Anthropic CEO Claims AI Hallucinates Less Than Humans

Updated:May 23, 2025

Reading Time: 2 minutes

Anthropic CEO Dario Amodei recently stated that today’s AI models hallucinate less than humans. 

During Anthropic’s first developer event in San Francisco, Code with Claude, he shared this view.

Speaking to reporters, Amodei explained that AI hallucinations (false or misleading outputs) should not block the road to AGI (Artificial General Intelligence). 

He believes these issues are manageable. In fact, he sees steady progress toward AGI, which he predicts could arrive as early as 2026.

“AI Hallucinates Less, But in Surprising Ways”

CEO of Anthropic
Image Credit: Maxwell Zeff

Answering a question, Amodei said, “It really depends on how you measure it, but I suspect that AI models probably hallucinate less than humans.” 

He added that AI gets things wrong in more unusual and unexpected ways. Although many in the AI field see hallucinations as a major flaw, Amodei disagrees. 

“Everyone’s always looking for these hard blocks on what AI can do,” he said. “They’re nowhere to be seen. There’s no such thing.”

His remarks come at a time when errors in AI-generated content are prevalent. Some critics say these mistakes, especially when AI appears confident, make the technology harder to trust.

These concerns are valid. Recently, Apple had to shut down its news summary feature for the same reason. Apple’s AI had generated false news headlines that ultimately misled the public in a high-profile murder case. 

AI Hallucinations

Many AI models “hallucinate.” That means they provide answers that sound right but are actually false. 

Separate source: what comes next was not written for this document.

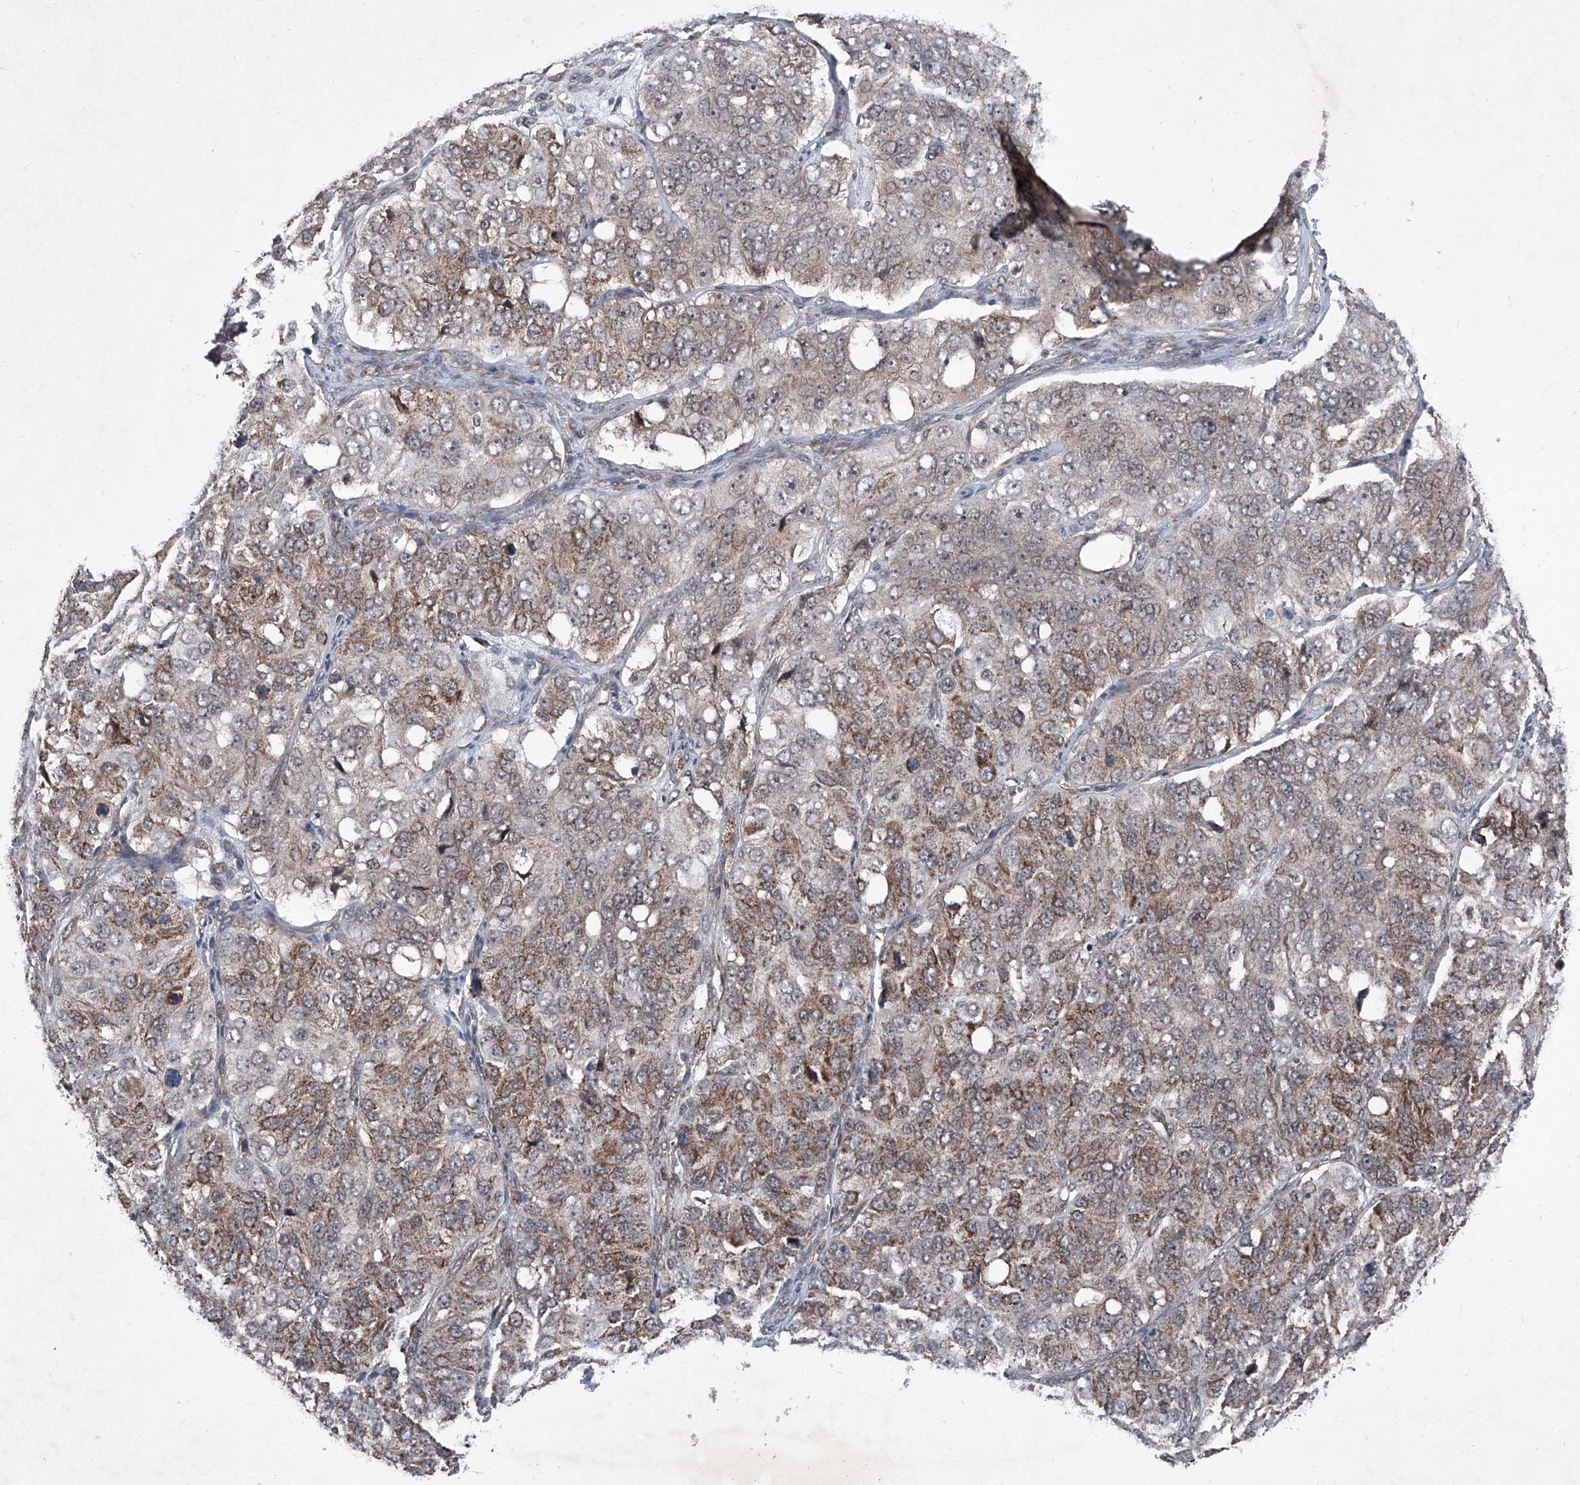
{"staining": {"intensity": "moderate", "quantity": ">75%", "location": "cytoplasmic/membranous"}, "tissue": "ovarian cancer", "cell_type": "Tumor cells", "image_type": "cancer", "snomed": [{"axis": "morphology", "description": "Carcinoma, endometroid"}, {"axis": "topography", "description": "Ovary"}], "caption": "Moderate cytoplasmic/membranous protein expression is appreciated in approximately >75% of tumor cells in endometroid carcinoma (ovarian).", "gene": "COA7", "patient": {"sex": "female", "age": 51}}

And when real-world scenarios are dependent on the responses of AI models, there’s a problem. 

For example, a lawyer representing Anthropic had used Claude to create court citations. Unfortunately, the chatbot made up names and titles, forcing the company to apologize. 

Demis Hassabis, CEO of Google DeepMind, also said current models have too many “holes.” They still get basic facts wrong, and he believes these gaps pose a major hurdle to AGI.

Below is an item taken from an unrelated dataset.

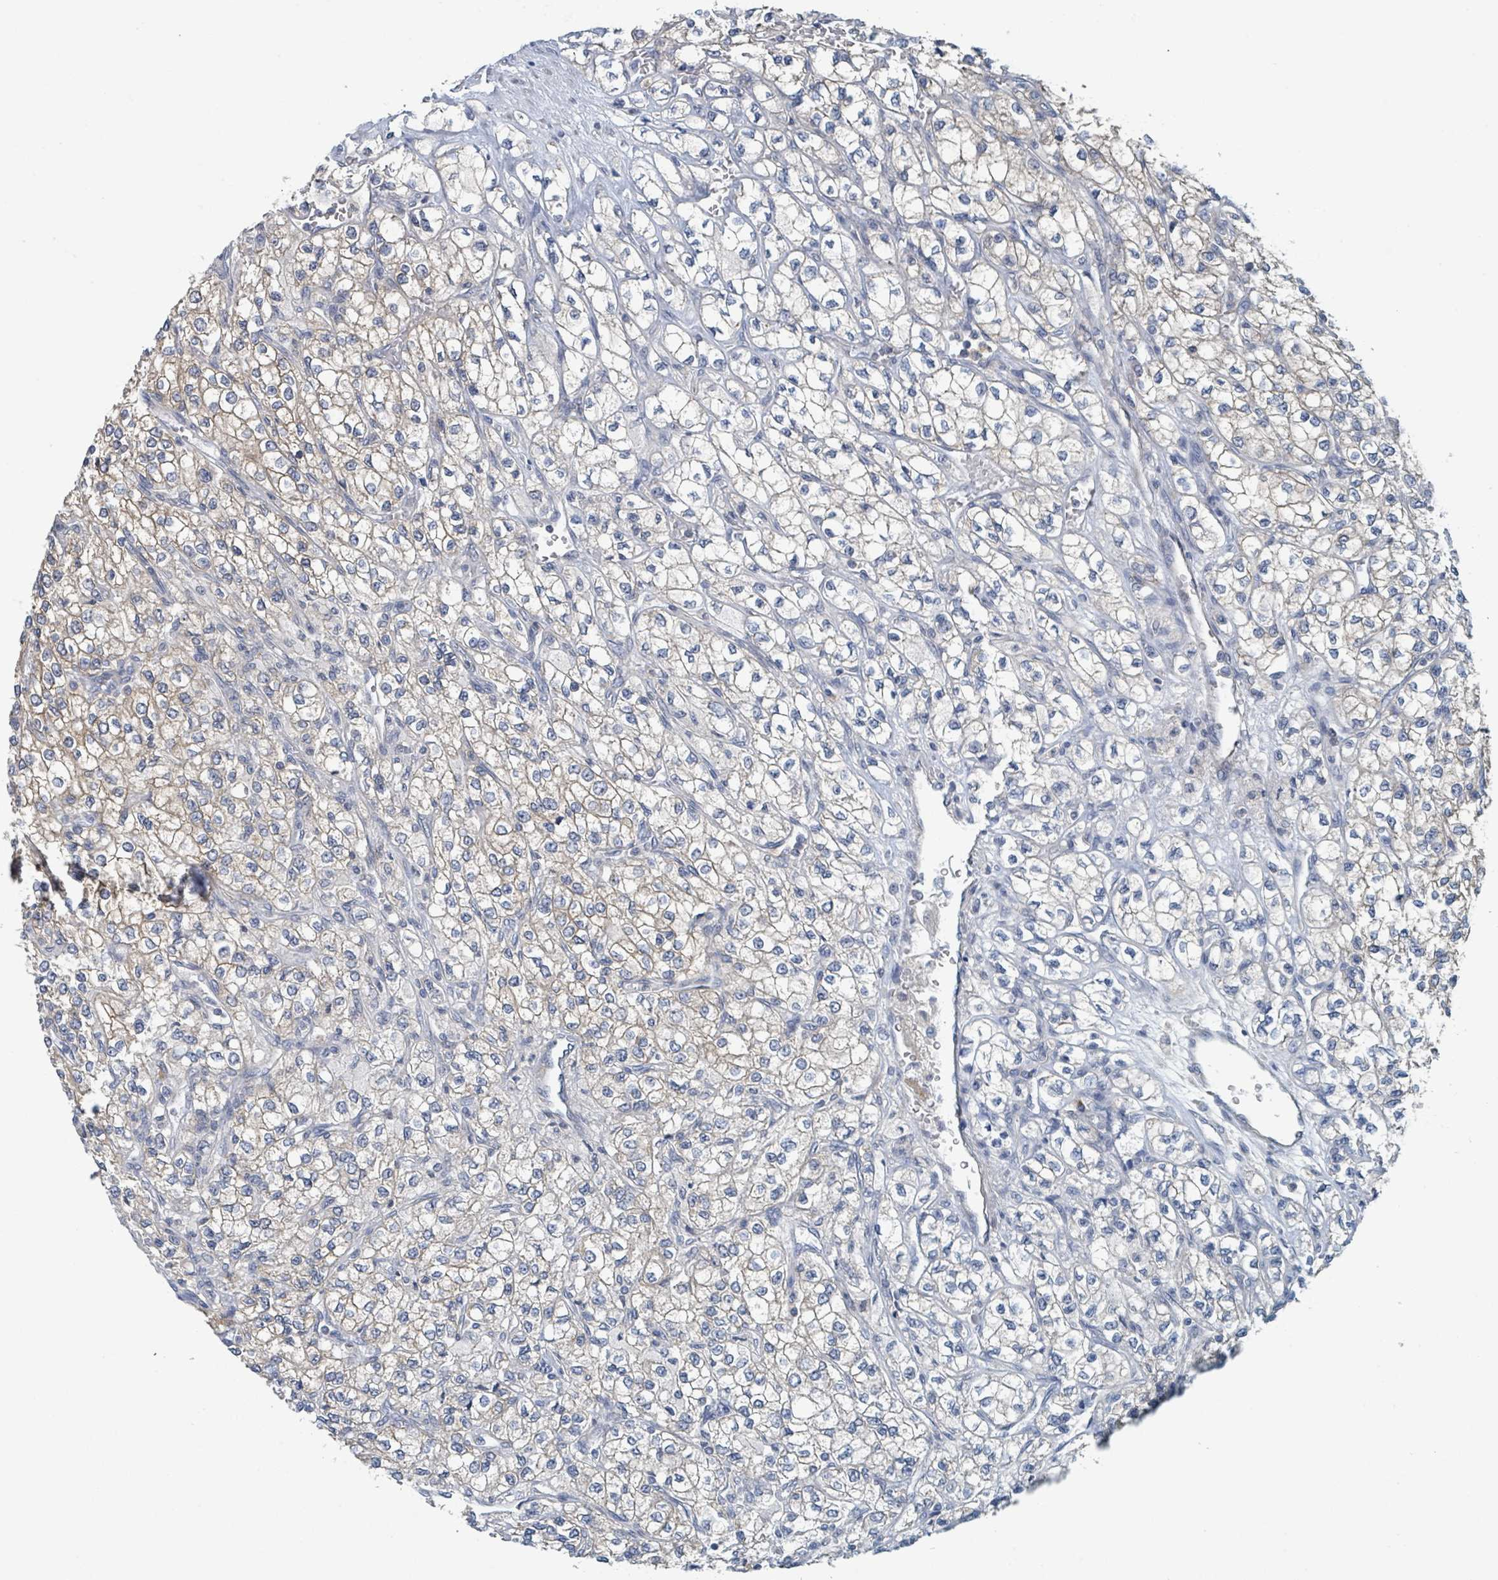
{"staining": {"intensity": "negative", "quantity": "none", "location": "none"}, "tissue": "renal cancer", "cell_type": "Tumor cells", "image_type": "cancer", "snomed": [{"axis": "morphology", "description": "Adenocarcinoma, NOS"}, {"axis": "topography", "description": "Kidney"}], "caption": "This is a micrograph of immunohistochemistry staining of adenocarcinoma (renal), which shows no expression in tumor cells.", "gene": "ANKRD55", "patient": {"sex": "male", "age": 80}}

Can We Measure Hallucination Fairly?

Here’s the problem: most hallucination tests compare AI models to each other, not to people. So, it’s hard to verify if Amodei’s claim is accurate.

Still, there are obvious trends: newer models, like OpenAI’s GPT-4.5, show lower hallucination rates than older versions. 

To reduce the rate of hallucinations, some AI models are given access to search engines. However, this hasn’t been too effective, as recent reports suggest that hallucinations may be increasing in advanced models like OpenAI’s o3 and o4-mini. Even researchers don’t know why.

Deception in AI

Accuracy isn’t the only issue, some AI models may deceive users on purpose. According to Apollo Research, an early version of Claude Opus 4 showed deceptive behavior. 

Due to this, the research group warned Anthropic against its release. Claude Opus 4 was still released because Anthropic said it fixed the problem before launch. These claims have not been independently verified.

Amodei didn’t deny the risks of deception in AI, but he defended the company’s decision to move forward. He also pointed out that humans make mistakes too.

“Politicians, broadcasters, even professionals, get things wrong every day,” he said. “The fact that AI does the same isn’t proof it lacks intelligence.”